God does not hold men accountable where knowledge is unattainable. Knowledge concerning things that happened during the primal creation of Gen. i. 1 could not be ‘ignored’ by anyone, because no details are given in the revealed Word. These men, however, could, and evidently did, willfully ignore the testimony of Gen. i. 3-8, and so were without excuse.
The reference to ‘the world that then was, being overflowed with water, perished’ must either refer to the chaos of Gen. i. 2 and must exclude the Flood in the days of Noah, or it must refer to the Flood and exclude Gen. i. 2; it cannot refer to both. We have positive evidence that Peter makes reference to the Deluge of Noah’s day as part of his teaching and while this does nor prove anything so far as II Pet. iii. 6 is concerned, it is a weight in the scale. We must continue our study of the terms used by Peter.
“The heavens were of old.” Do these words refer to the primal creation of Gen. i. 1? Or do they refer to the creation of the world Adam and his race? Ekpalai occurs in but one other passage in the N.T. namely in II Pet. ii. 3:
“Whose judgment now a long time lingereth not.”
There is no need for argument here. These false prophets must belong to the Adamic creation, and consequently there is added reason to believe that Peter’s second use of the term will be but an expansion of the first, and that II Pet. iii. 6 refers back as far as Gen. i. 3 but no farther.
Palai simply means ‘old’, palaios, palaiotes and palaioo also occur and should be examined.

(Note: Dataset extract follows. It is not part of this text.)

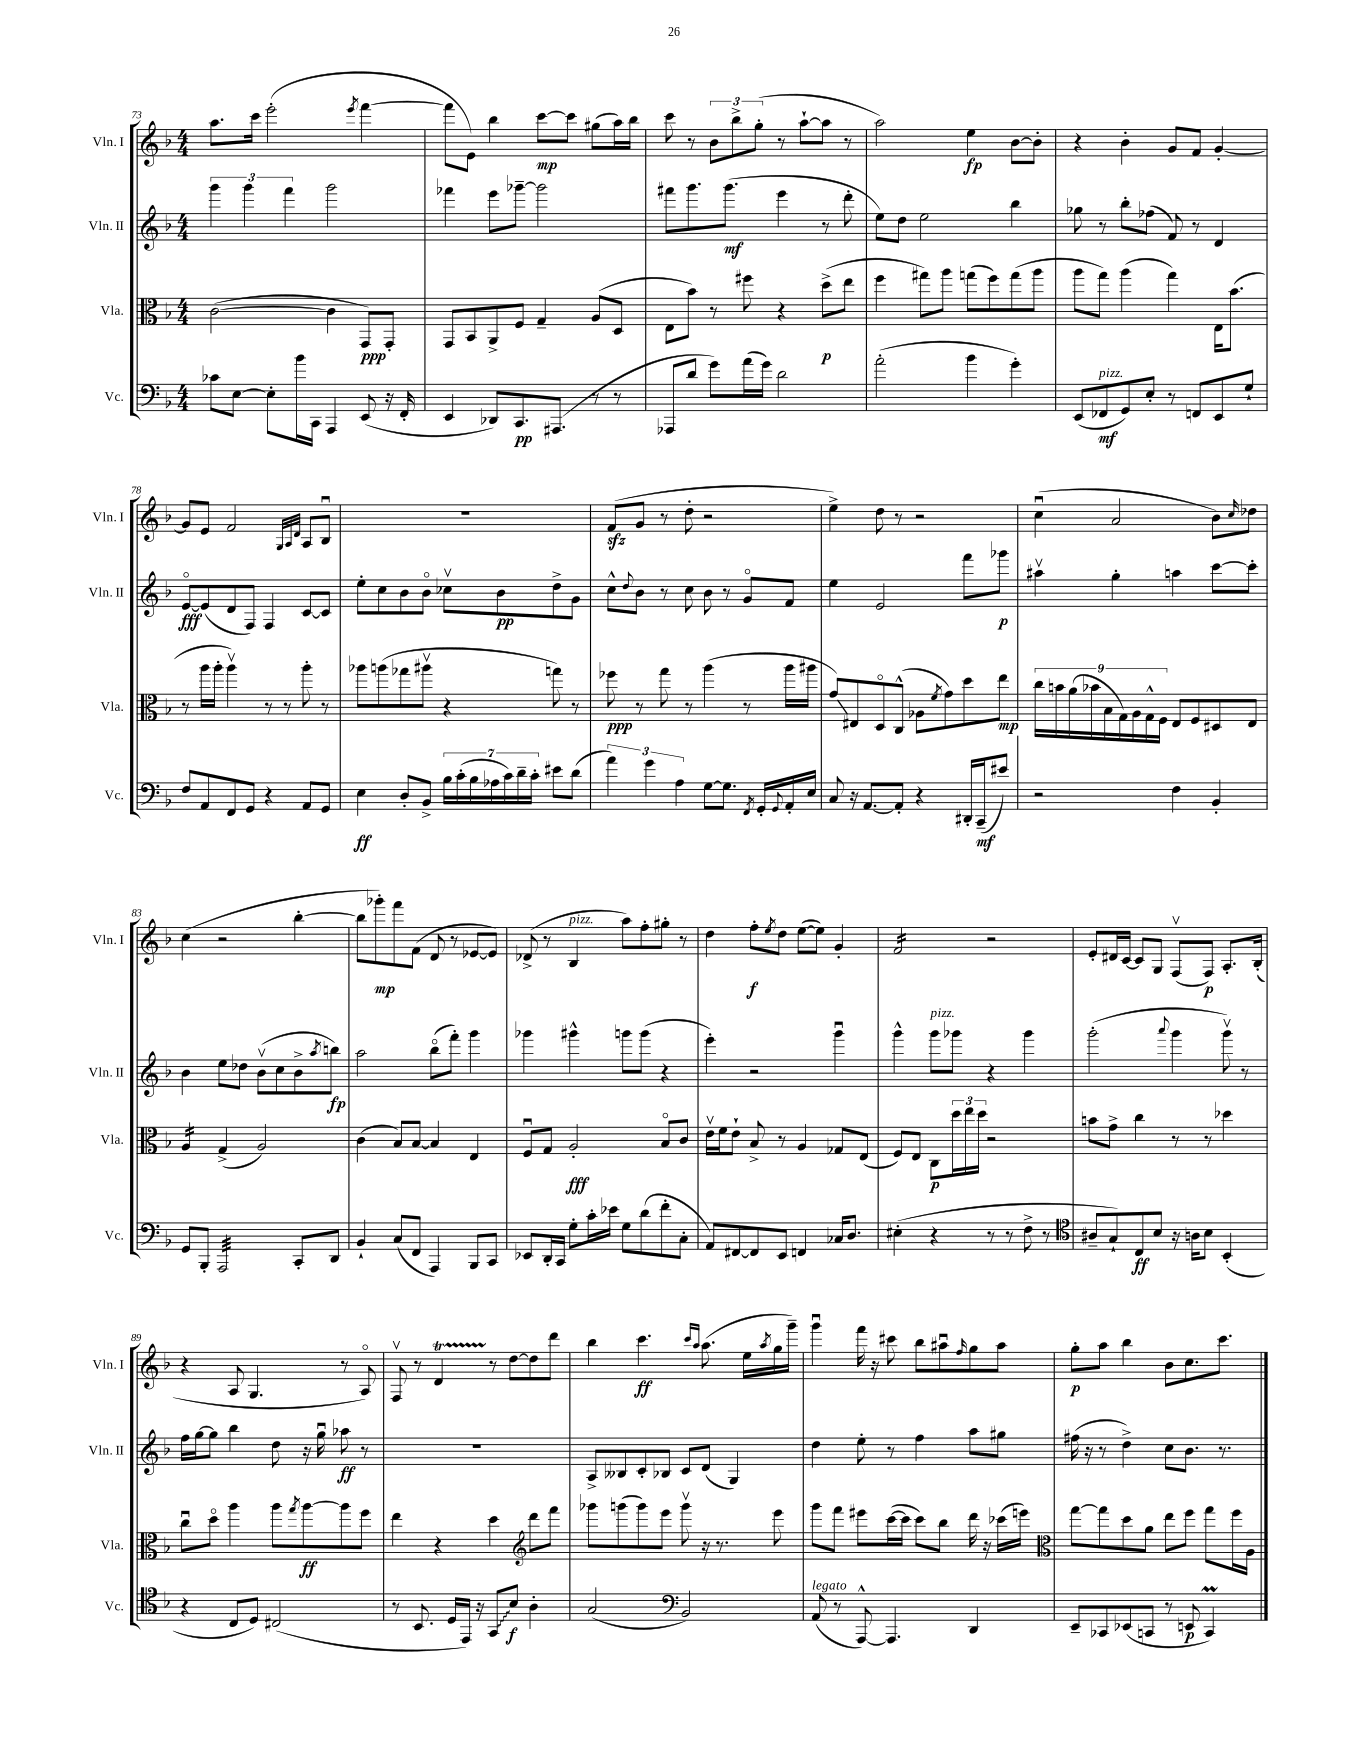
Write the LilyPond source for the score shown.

We give just two examples:
“But he that lacketh these things is blind, and cannot see afar off, and hath forgotten that he was purged from his old sins” (II Pet. i. 9).

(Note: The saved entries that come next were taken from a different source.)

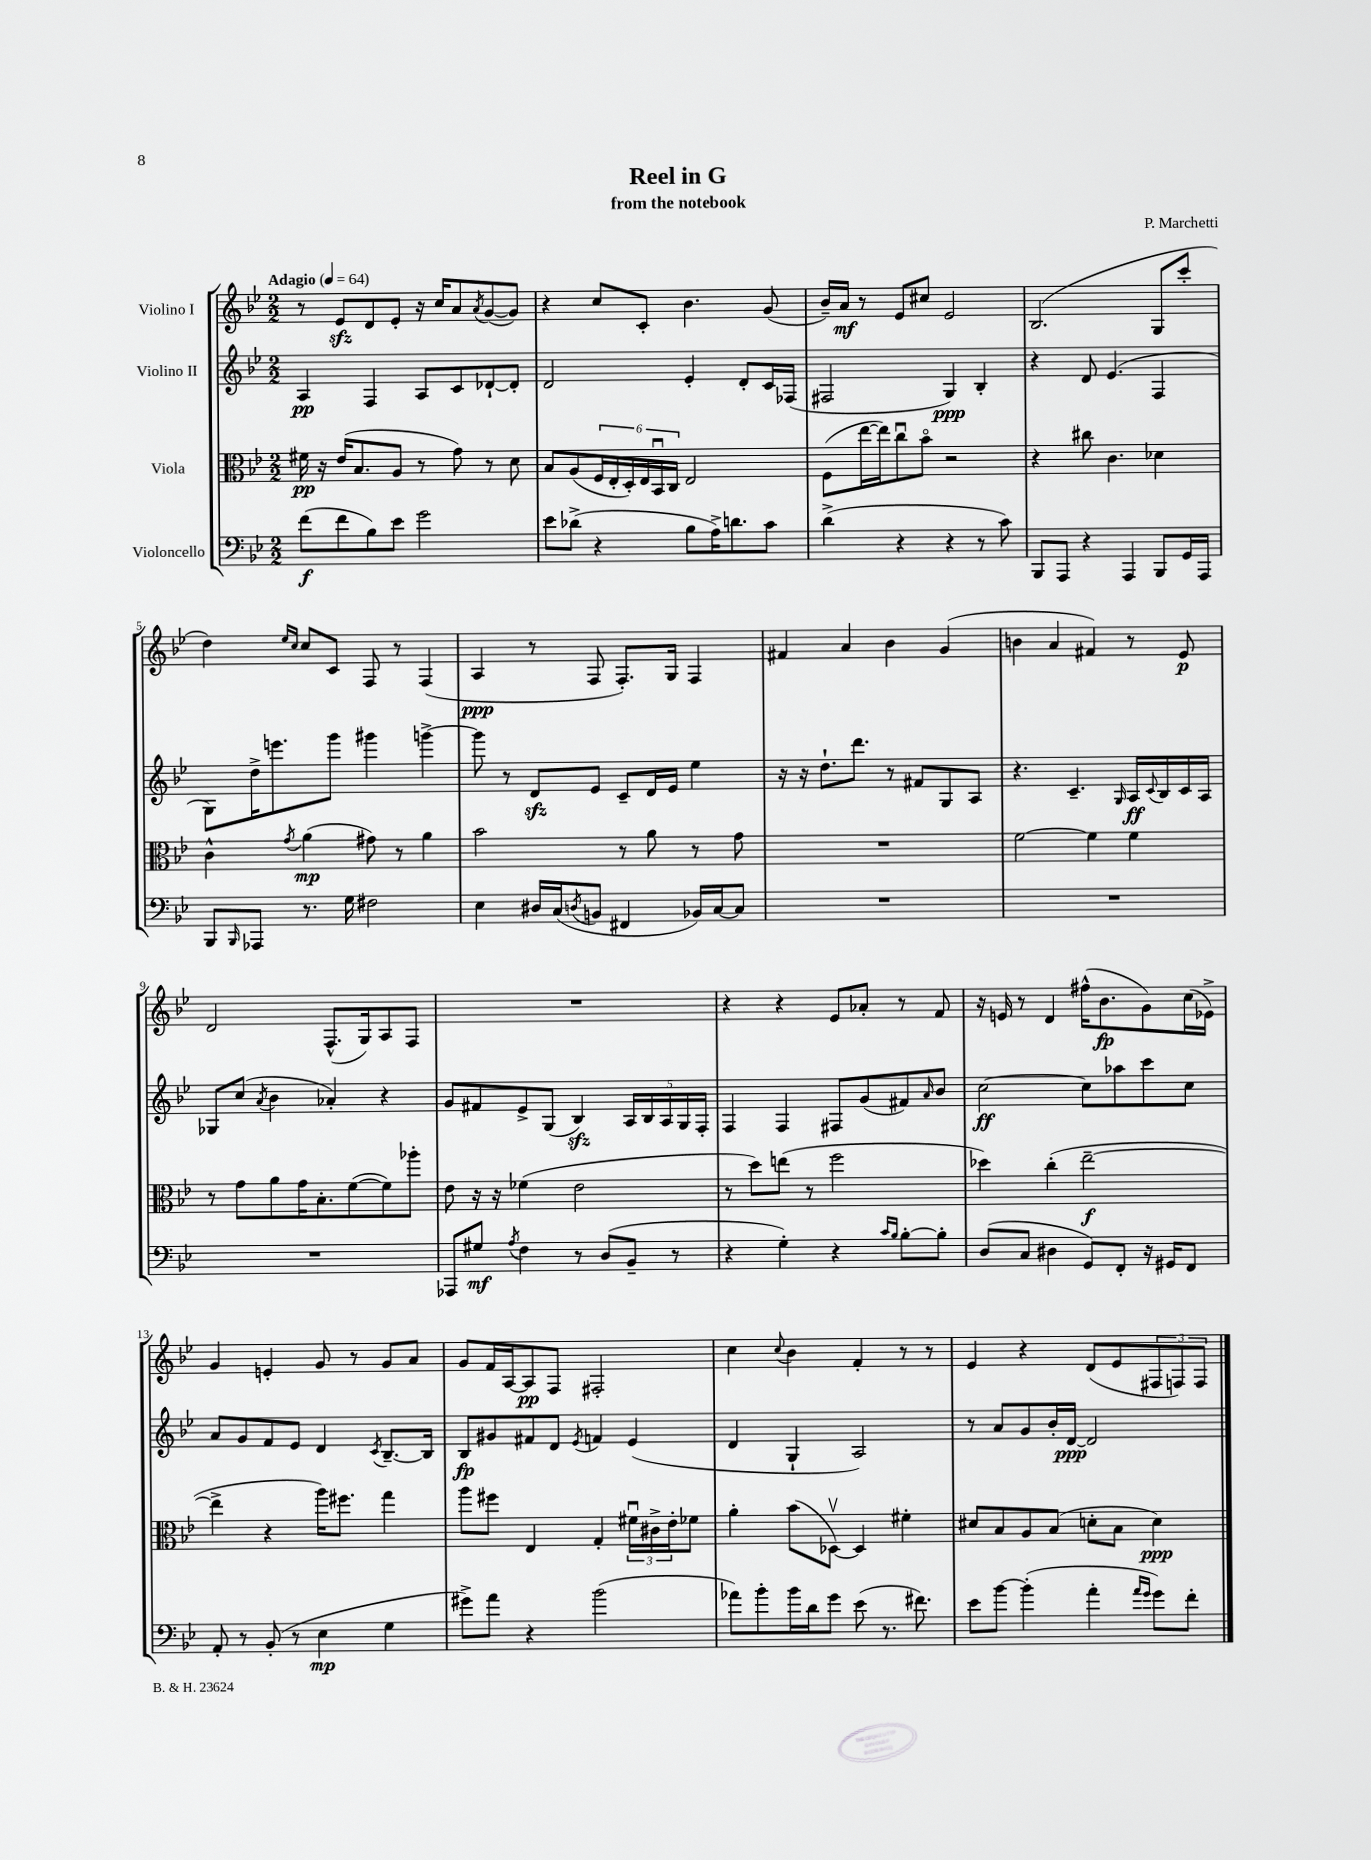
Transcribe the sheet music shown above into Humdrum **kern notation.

**kern	**kern	**kern	**kern
*staff4	*staff3	*staff2	*staff1
*clefF4	*clefC3	*clefG2	*clefG2
*k[b-e-]	*k[b-e-]	*k[b-e-]	*k[b-e-]
*M2/2	*M2/2	*M2/2	*M2/2
*MM64	*MM64	*MM64	*MM64
(8f	16f#	4A	8r
.	16r	.	.
8f	(16e-	.	8e-
.	8.B-	.	.
8B-)	.	4F	8d
8e-	8A	.	8e-'
2g	8r	8A	16r
.	.	.	16cc
.	8g)	8c	8a
.	.	.	8qa
.	8r	[8d-`	([8g
.	8d	8d-']	8g])
=	=	=	=
8e-	8B-	2d	4r
(8d-^	(8A	.	.
4r	24F	.	8cc
.	24E-'	.	.
.	24D')	.	.
.	24E-	.	8c'
.	24BB-u	.	.
.	24C	.	.
8B-	2E-	4e-'	4.b-
16A^)	.	.	.
8.d	.	.	.
.	.	8d'	.
8c	.	16c	(8g
.	.	(16F-	.
=	=	=	=
(4d^	(8F	2F#	16b-~)
.	.	.	16a
.	[16ee-	.	8r
.	16ee-])	.	.
4r	8ccu	.	8e-
.	8b-o	.	8cc#
4r	2r	4G)	2e-
8r	.	4B-'	.
8c)	.	.	.
=	=	=	=
8BBB-	4r	4r	(2.B-
8AAA	.	.	.
4r	8cc#	8d	.
.	4.c	(4.e-	.
4AAA	.	.	.
8BBB-	4d-	4F	8G
16GG	.	.	8ccc'
16AAA	.	.	.
=	=	=	=
8BBB-	4c^^	8G)	4dd)
16qqBBB-	.	.	.
8AAA-	.	16dd^	.
.	.	8.eee	.
.	.	.	16qqee-
.	8qg	.	16qqcc
8.r	(4a	.	8cc
.	.	8ggg	8c
16G	.	.	.
2F#	8g#)	4ggg#	8F
.	8r	.	8r
.	4a	[4ggg^	(4F
=	=	=	=
4E-	2b-	8ggg]	4A
.	.	8r	.
16D#	.	8d	8r
(16C	.	.	.
8qD	.	.	.
8BB	.	8e-	8F
4FF#	8r	8c~	8.F')
.	8a	16d	.
.	.	16e-	16G
16BB-)	8r	4ee-	4F
[16C	.	.	.
8C]	8g	.	.
=	=	=	=
1r	1r	16r	4f#
.	.	16r	.
.	.	8.dd`	.
.	.	.	4a
.	.	8.ddd	.
.	.	8r	4b-
.	.	8f#	.
.	.	8G	(4g
.	.	8A	.
=	=	=	=
1r	[2f	4.r	4b
.	.	.	4a
.	.	4.c~	.
.	4f]	.	4f#)
.	.	16qqG	.
.	4f	16A	8r
.	.	8qqc	.
.	.	16B-	.
.	.	16c	8e-
.	.	16A	.
=	=	=	=
1r	8r	8G-	2d
.	8g	(8cc	.
.	.	8qa	.
.	8a	4b-	.
.	16g	.	.
.	8.B-'	.	.
.	.	4a-')	(8.F^^
.	([8f	.	.
.	.	.	16G)
.	8f])	4r	8A
.	8aa-'	.	8F
=	=	=	=
8AAA-	8e-	8g	1r
8G#	16r	8f#	.
.	16r	.	.
8qA	.	.	.
4F	(4f-	8e-^	.
.	.	(8G	.
8r	2e-	4B-)	.
(8D	.	.	.
8BB-~	.	20A	.
.	.	20B-	.
.	.	20A	.
8r	.	.	.
.	.	20G	.
.	.	20F'	.
=	=	=	=
4r	8r	4F	4r
.	8dd)	.	.
4G')	(8ee	4F	4r
.	8r	.	.
4r	2ff	8F#	8e-
.	.	(8g	8a-'
16qqc	.	.	.
16qqB-	.	.	.
[8B-'	.	8f#)	8r
.	.	16qqa	.
8B-']	.	8b-	8f
=	=	=	=
(8D	4dd-)	[2cc	16r
.	.	.	16e
8C	.	.	8r
4D#	(4cc'	.	4d
8GG)	[2ee-~	8cc]	(16ff#^^
.	.	.	8.b-
8FF'	.	8aa-	.
16r	.	8ccc	8g)
16GG#	.	.	.
8FF	.	8cc	(16cc
.	.	.	16e-^)
=	=	=	=
8AA'	4ee-^]	8a	4g
8r	.	8g	.
(8BB-'	4r	8f	4e'
8r	.	8e-	.
4E-	16aa)	4d	8g
.	8.ff#	.	.
.	.	.	8r
.	.	8qc	.
4G	4gg	[8.B-~	8g
.	.	.	8a
.	.	16B-]	.
=	=	=	=
8g#^)	8aa	8B-	8g
8a	8ff#	8g#	16f
.	.	.	[16A
4r	4E-	8f#	8A]
.	.	8d	8F
.	.	8qe-	.
(2b-	4G'	4f	2F#'
.	24f#u	(4e-	.
.	24c#^	.	.
.	24e-'	.	.
.	8f-	.	.
=	=	=	=
8a-)	4a'	4d	4cc
8b-'	.	.	.
.	.	.	8qqcc
16b-	(8b-	4G`	4b-
16d	.	.	.
8g	[8D-v)	.	.
(8e-	4D-]	2A)	4f'
8.r	.	.	.
.	4f#'	.	8r
8.f#)	.	.	.
.	.	.	8r
=	=	=	=
8e-	8d#	8r	4e-
[8b-	8B-	8a	.
(4b-']	8A	8g	4r
.	(8B-	16b-'	.
.	.	[16d	.
4a'	8d'	2d]	(8d
.	8B-	.	8e-
16qqa	.	.	.
16qqg	.	.	.
8g)	4d)	.	12F#
.	.	.	12F)
8f'	.	.	.
.	.	.	12F
==	==	==	==
*-	*-	*-	*-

“God Who at sundry times and in diverse manners, spake in time past” (Heb.i. 1).
The expression “the heavens were of old” therefore refers quite legitimately to Gen. i. 6. This ‘firmament’ was temporary and is to pass away, as many passages of Scripture testify. There is no passage, however, that teaches that heaven itself, the dwelling place of the Most High, will ever pass away, and this is an added reason for limiting Peter’s words to the present creation.

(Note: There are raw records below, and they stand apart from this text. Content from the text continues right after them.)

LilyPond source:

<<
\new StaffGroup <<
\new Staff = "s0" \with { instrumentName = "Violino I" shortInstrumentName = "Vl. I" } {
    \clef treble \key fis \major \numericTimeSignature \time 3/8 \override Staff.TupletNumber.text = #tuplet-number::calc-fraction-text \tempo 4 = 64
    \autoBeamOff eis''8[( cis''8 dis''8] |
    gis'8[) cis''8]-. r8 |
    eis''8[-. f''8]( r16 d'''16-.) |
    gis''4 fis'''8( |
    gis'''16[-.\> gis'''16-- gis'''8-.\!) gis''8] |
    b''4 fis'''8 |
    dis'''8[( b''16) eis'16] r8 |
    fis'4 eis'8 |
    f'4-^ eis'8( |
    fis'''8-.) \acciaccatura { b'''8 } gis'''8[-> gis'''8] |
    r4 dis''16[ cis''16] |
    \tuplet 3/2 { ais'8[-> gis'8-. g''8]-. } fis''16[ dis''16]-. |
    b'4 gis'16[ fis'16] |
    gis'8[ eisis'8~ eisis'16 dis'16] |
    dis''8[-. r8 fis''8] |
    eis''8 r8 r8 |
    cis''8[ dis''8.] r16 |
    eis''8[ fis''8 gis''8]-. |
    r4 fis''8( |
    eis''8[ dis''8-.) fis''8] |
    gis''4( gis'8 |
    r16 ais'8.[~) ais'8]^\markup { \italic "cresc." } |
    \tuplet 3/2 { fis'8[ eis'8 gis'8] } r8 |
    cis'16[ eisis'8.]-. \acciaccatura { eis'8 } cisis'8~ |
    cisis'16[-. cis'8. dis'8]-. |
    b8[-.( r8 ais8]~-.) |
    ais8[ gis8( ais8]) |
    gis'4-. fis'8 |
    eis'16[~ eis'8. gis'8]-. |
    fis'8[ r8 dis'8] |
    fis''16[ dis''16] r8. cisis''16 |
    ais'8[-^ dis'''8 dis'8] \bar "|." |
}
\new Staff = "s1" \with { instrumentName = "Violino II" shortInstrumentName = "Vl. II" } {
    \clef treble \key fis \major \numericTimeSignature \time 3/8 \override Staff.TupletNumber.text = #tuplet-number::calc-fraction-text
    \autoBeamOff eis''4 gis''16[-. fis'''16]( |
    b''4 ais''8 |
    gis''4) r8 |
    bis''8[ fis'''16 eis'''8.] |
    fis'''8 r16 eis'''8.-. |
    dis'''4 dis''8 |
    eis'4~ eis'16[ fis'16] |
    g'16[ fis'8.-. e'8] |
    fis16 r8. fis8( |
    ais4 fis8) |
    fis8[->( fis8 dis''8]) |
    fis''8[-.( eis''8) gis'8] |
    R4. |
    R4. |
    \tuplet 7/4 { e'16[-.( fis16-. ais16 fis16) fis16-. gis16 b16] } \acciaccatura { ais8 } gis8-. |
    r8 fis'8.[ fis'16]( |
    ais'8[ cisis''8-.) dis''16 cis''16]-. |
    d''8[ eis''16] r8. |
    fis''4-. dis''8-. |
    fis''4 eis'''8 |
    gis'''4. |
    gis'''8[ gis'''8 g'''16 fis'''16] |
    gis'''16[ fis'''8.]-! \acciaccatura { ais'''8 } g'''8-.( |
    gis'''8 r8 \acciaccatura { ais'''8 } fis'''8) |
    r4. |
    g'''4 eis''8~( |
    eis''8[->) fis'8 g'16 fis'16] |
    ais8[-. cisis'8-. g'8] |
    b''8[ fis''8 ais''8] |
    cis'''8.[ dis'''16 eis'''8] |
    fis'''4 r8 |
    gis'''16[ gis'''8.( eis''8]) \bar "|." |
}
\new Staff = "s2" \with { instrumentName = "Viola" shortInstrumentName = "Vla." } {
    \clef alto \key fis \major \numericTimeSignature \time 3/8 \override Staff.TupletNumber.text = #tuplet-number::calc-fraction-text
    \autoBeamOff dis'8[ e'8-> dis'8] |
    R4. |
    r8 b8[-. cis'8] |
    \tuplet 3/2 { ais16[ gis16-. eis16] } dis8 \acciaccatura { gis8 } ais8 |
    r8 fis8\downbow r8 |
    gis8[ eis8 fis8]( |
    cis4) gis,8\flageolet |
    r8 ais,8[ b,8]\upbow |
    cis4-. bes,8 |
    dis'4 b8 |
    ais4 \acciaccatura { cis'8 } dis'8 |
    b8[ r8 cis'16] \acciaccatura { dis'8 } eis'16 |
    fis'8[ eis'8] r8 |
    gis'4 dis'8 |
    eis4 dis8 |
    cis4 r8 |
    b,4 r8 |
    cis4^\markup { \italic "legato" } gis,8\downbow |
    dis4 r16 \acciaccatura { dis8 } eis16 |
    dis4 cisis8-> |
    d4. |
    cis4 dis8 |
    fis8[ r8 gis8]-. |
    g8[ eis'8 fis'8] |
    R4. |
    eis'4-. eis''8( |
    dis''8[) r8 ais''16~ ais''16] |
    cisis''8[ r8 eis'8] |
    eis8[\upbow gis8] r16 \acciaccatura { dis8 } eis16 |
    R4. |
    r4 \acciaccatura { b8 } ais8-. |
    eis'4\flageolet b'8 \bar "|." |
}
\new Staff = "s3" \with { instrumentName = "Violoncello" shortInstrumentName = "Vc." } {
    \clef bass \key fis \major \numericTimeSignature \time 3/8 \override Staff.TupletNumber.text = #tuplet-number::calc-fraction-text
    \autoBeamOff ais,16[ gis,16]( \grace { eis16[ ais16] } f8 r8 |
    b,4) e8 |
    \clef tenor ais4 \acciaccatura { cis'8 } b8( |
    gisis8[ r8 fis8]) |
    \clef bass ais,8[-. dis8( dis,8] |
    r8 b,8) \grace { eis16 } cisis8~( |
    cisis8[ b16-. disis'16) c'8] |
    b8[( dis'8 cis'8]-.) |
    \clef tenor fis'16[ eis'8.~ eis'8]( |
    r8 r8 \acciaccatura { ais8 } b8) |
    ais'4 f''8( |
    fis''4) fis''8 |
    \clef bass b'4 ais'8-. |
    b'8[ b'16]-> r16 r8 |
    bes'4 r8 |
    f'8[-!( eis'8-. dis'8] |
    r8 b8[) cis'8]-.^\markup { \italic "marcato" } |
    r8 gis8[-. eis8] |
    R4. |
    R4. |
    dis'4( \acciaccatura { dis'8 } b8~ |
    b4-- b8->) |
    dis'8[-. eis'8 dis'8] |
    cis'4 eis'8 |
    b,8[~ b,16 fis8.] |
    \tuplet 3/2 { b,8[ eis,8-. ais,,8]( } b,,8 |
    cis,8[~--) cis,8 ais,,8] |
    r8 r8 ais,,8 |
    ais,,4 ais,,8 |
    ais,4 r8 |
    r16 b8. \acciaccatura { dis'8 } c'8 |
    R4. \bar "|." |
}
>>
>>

The earth ‘standing’ out of the water, appears to refer to the way in which the present system was brought into being. Sunistemi is translated ‘consist’ in Col. i. 17, and while it would take a scientist to explain the meaning of II Pet. iii. 5, the reference is so evidently back to Gen. i. 3 onwards that scientific proof is not necessary to our argument.
The association of the ‘water’ and creation, with the ‘water’ that caused the ‘overflow’ of II Pet. iii. 6, is emphasized when one observes that after the many references to water in Gen. i., no further mention is made until the ominous words of Gen. vi. 17 are reached “I do bring a flood of waters upon the earth”. These things the scoffers ‘wilfully ignored’.
The future dissolution will involve the heavens as well as the earth (II Pet. iii. 10), whereas it was ‘the world’ not the heaven and the earth that ‘perished’ in the days of Noah. The heavens and the earth remained, and so could be called by Peter ‘The heavens and the earth which are now’.
In the second chapter of the epistle Peter refers to the Flood and speaks of ‘the old world’ and ‘the world of the ungodly’ (II Pet. ii. 5), similarly in both II Pet. ii. 4 & iii. 7 he use 248).s the word ‘reserved’ in reference to judgment.
Again in II Pet. iii. 6 the Greek word katakluzomai is used where the translation reads “being overflowed with water”. In II Pet. ii. 5 he uses the word kataklusmos (which becomes in English ‘cataclysm’) “bringing in the flood upon the world of the ungodly” which makes the parallel between these two chapters even more obvious.